Rechtliche Beurteilung
Die Antragstellerin (= Vermieterin) vertritt in ihrem außerordentlichen Revisionsrekurs - entgegen der Meinung der Vorinstanzen - die Ansicht, die Verbindung der Stellung als selbstständig vertretungsbefugter Prokurist mit jener als einziger Kommanditist einer KG ermögliche die Mietzinsanhebung nach § 12a Abs 3 MRG. Damit macht die Antragstellerin keine erhebliche Rechtsfrage geltend:
1. Die Mietzinsanhebung gemäß § 12a Abs 1 bis 3 MRG kann bei einer
juristischen Person dann erfolgen, wenn sich in ihr die rechtlichen
und wirtschaftlichen Einflussmöglichkeiten entscheidend ändern. Bei
Kommanditgesellschaften wird in der Regel eine entscheidende Änderung
der rechtlichen und wirtschaftlichen Einflussmöglichkeiten nach
ständiger Rechtsprechung dann angenommen, wenn der persönlich
haftende Gesellschafter ausgetauscht wird, ausscheidet oder sich die
Beteiligungsverhältnisse bei den kraft Gesetzes
geschäftsführungsbefugten Komplementären entscheidend ändern
(RIS-Justiz RS0108809; RS0108984). Dies beruht auf der Überlegung,
dass bei den Personengesellschaften des Handelsrechts der persönlich
haftende Gesellschafter wegen des Grundsatzes der
Einzelgeschäftsführungsbefugnis auf die Geschäftstätigkeit im
gesetzestypischen Fall (§§ 114 Abs 1, 164 UGB) immer einen
bestimmenden Einfluss ausübt (5 Ob 76/02s = RdW 2002/595, 659 = wbl
2002/386, 580 = ecolex 2003/24, 37 = MietSlg 54.263).

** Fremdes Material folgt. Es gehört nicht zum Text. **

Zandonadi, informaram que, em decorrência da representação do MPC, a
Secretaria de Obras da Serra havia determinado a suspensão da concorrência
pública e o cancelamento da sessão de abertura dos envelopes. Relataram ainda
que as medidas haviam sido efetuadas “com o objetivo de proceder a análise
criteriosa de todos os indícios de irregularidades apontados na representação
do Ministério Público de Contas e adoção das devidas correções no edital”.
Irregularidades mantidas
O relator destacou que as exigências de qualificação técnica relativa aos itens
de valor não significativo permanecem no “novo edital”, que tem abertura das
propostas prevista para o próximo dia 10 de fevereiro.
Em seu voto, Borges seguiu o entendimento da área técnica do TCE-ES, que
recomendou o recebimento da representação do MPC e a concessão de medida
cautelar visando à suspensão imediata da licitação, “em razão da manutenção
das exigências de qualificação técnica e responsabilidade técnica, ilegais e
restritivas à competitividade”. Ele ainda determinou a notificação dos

2. In der von der Antragstellerin in ihrem Revisionsrekurs
angesprochenen E 6 Ob 122/05t (= RdW 2005/756, 689 = ecolex 2005/437,
913 = wobl 2006/56, 151 = immolex 2006/116, 282 = MietSlg 57.288 =
AnwBl 2007, 169) hat der Oberste Gerichtshof einen Machtwechsel
infolge Änderung der Rechtsstellung der zuvor zweiten persönlich
haftenden Gesellschafterin in die einer Kommanditistin angenommen,
weil dadurch dem verbleibenden persönlich haftenden Gesellschafter
(Komplementär) die alleinige und damit entscheidende rechtliche und
wirtschaftliche Einflussmöglichkeit zukomme (ebenso 5 Ob 244/04z =
RdW 2005/455, 421 = wbl 2005/210, 386 = GesRZ 2005, 202 = ecolex
2005/236, 533 = immolex 2005/104, 272 = wobl 2006/36, 113 = MietSlg
57.286 = AnwBl 2007, 9). Wird in einem solchen Fall der Machtwechsel bejaht, dann ist es nur konsequent, diesen vorliegend zu verneinen, hat doch der Kommanditist keinen Einfluss auf die laufende gewöhnliche Geschäftstätigkeit der Gesellschaft, sondern nur ein Widerspruchsrecht gegen Handlungen des persönlich haftenden Gesellschafters, wenn sie über den gewöhnlichen Betrieb des Unternehmens der Gesellschaft hinausgehen (§ 164 UGB). Eine Prokura des Kommanditisten ändert daran nichts; die offenbar gegenteilige Ansicht der Antragstellerin verkennt den (funktionellen) Unterschied zwischen Geschäftsführung (im Innenverhältnis; Komplementär) und Vertretung (im Außenverhältnis; Prokurist).
Die Entscheidung der Vorinstanzen entspricht demnach den zum Machtwechsel in der Kommanditgesellschaft entwickelten Grundsätzen. Die Antragstellerin macht keine Rechtsfrage im Sinn des § 62 Abs 1 AußStrG geltend; ihr Revisionsrekurs ist daher unzulässig und zurückzuweisen.